Starmer accuses Musk of stoking division over Henry Novak case

Prime Minister Keir Starmer has accused Elon Musk of trying to whip up division in Britain over the murder of Henry Novak, after the billionaire posted repeatedly about the police response, GB News reported. The 18-year-old was filmed being handcuffed as he lay dying in Southampton, and the row has drawn in Kemi Badenoch, Robert Jenrick and Nigel Farage over policing.

Prime Minister Keir Starmer has accused Elon Musk of trying to whip up division in Britain over the murder of Henry Novak, a case that has triggered a major political row, GB News reported. The billionaire former owner of the social media platform has posted repeatedly about the way police handled the incident, after body cam footage showed the 18-year-old being handcuffed as he lay dying in Southampton. The disclosure of that footage has turned a local tragedy into a national argument about policing and public trust.

Starmer said there were serious questions for the police to answer over the case, but insisted that the police watchdog must be allowed to carry out its investigation before conclusions are drawn. The Prime Minister confirmed he would meet Henry Novak's family privately in Downing Street, and he urged public figures to listen to the family, who have asked that the teenager's death not be used to inflame tensions. He framed his own response as one of restraint while the official inquiry runs its course.

In his sharpest comments, Starmer turned directly on Musk, saying the country needed to assert its own values. He argued that Musk had again been interfering in British politics in recent days and trying to whip up division, adding that this was not who Britain was as a country. He described Britons as reasonable and tolerant people who react calmly to a terrible case such as Henry's, as the family themselves had done, and said that when it came to what he called disgusting images on Grok, the response was to take them on and fight.

Conservative leader Kemi Badenoch also met Henry's mother, father and stepmother, and said afterwards that they wanted truth, accountability and change, but did not want anger to tear communities apart. Badenoch said the family had shown extraordinary courage in agreeing to release the distressing body cam footage of Henry's final moments, a decision that has shaped the public debate. She cast the relatives as seeking answers rather than confrontation, even as the case became a flashpoint in Westminster.

According to Badenoch, the family also agreed that there needs to be common sense in how equality is treated under the law.
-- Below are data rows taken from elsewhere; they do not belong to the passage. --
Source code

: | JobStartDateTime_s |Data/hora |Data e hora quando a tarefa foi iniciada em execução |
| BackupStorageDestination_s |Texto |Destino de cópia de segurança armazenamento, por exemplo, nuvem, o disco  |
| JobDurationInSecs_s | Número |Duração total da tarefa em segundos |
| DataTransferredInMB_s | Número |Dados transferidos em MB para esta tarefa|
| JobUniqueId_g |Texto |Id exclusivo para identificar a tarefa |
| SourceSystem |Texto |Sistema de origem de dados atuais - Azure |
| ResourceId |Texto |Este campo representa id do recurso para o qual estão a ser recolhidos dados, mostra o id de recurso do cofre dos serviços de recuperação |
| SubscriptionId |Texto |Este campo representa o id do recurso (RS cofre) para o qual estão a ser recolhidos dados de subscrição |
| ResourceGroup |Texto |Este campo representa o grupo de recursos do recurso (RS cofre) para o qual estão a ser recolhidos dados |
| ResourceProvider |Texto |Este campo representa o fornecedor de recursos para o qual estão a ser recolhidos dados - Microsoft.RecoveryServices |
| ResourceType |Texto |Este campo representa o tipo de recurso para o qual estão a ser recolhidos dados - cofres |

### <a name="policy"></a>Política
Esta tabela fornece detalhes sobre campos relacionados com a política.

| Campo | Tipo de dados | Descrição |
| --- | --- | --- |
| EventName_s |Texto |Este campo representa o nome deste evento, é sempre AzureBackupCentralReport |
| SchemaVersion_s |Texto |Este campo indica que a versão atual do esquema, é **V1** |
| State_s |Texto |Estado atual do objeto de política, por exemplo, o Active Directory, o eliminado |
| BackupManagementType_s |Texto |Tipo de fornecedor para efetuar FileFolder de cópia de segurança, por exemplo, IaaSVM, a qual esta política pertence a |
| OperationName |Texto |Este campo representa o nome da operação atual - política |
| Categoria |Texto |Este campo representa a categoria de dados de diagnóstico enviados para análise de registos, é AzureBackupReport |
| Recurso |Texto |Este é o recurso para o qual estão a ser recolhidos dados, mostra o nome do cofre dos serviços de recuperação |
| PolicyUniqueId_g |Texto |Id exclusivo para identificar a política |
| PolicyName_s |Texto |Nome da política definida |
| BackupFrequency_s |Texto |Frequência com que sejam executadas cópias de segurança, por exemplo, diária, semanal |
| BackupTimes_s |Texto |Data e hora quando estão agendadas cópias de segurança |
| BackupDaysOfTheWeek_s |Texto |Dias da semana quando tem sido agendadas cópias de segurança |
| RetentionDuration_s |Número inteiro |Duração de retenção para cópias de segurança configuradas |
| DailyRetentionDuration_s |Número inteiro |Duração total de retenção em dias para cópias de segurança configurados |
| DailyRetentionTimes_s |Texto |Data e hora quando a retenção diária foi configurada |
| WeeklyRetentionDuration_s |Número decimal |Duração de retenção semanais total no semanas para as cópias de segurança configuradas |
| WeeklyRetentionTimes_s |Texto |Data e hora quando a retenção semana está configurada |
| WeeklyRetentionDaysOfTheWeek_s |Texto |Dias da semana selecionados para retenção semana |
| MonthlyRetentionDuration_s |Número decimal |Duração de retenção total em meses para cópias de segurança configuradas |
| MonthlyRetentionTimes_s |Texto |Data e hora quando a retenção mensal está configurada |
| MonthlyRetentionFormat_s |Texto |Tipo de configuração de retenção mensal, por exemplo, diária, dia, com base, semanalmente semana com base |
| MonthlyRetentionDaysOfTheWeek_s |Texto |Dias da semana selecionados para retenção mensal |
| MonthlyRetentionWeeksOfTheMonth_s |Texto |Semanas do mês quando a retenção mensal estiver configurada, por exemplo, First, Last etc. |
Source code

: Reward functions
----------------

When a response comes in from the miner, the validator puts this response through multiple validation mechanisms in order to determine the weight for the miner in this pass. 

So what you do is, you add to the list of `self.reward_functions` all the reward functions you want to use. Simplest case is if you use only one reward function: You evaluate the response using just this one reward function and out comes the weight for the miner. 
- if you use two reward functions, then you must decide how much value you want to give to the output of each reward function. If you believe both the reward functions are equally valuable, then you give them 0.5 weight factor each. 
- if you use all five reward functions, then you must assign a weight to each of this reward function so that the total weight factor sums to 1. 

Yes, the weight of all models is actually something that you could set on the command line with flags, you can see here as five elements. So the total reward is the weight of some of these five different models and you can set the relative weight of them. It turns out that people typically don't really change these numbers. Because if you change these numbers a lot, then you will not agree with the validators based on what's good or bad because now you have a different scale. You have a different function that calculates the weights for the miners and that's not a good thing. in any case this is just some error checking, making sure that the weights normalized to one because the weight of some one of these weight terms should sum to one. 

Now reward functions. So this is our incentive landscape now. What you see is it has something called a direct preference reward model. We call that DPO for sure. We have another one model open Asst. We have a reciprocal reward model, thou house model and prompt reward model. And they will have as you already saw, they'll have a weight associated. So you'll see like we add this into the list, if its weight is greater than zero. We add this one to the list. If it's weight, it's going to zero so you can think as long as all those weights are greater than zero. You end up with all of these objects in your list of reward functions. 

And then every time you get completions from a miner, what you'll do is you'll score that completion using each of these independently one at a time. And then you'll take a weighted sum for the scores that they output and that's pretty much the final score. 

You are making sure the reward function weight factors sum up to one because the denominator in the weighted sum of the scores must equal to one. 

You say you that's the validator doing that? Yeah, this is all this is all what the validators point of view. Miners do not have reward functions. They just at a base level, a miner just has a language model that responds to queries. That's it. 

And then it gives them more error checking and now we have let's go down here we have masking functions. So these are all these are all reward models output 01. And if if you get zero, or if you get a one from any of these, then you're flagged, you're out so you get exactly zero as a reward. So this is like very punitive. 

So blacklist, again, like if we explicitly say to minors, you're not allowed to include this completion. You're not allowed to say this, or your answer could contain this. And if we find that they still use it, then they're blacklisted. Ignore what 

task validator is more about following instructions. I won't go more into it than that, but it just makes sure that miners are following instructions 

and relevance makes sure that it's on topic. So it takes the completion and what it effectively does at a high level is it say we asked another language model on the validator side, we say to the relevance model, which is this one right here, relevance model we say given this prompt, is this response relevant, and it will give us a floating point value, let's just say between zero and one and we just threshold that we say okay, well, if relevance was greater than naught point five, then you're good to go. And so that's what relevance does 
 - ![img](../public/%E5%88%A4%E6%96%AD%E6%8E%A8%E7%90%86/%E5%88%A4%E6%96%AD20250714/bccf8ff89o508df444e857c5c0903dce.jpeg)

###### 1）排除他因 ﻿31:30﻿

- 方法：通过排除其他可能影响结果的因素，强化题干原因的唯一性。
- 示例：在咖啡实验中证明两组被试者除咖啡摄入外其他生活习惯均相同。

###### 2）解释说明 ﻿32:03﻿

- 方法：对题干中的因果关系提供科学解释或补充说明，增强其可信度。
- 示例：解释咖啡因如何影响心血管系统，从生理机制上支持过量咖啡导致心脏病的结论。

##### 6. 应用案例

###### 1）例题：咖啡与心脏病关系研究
She said religious exemptions that allow dangerous weapons to be carried in public should be examined carefully, raising a question that has become central to the wider argument around the case. Her intervention pushed the dispute beyond the conduct of officers on the night and into the rules that govern how the law is applied.

The row also drew in Reform UK, with Robert Jenrick defending Nigel Farage and calling it ludicrous to claim that the party leader was stoking any division. In the Commons the previous day, Farage had argued that Henry's case exposed a wider loss of trust in policing, and he challenged Starmer over guidance on how officers treat different communities. Farage claimed the country was living under what he called two-tier policing, saying instructions given to officers by police bosses were written down and told them to treat different ethnic groups in different ways.

Starmer hit back at that argument, accusing Farage of turning a tragedy into grievance and division. He said he was shocked that the Reform leader claimed to respect Henry's family and then acted in such a way, describing his response as an appeal for rage at a moment when a grieving father had asked for exactly that not to happen. Jenrick, for his part, said Reform wanted an equal treatment act that would require police to treat everyone the same regardless of the colour of their skin, setting up a continuing clash over how policing should be reformed.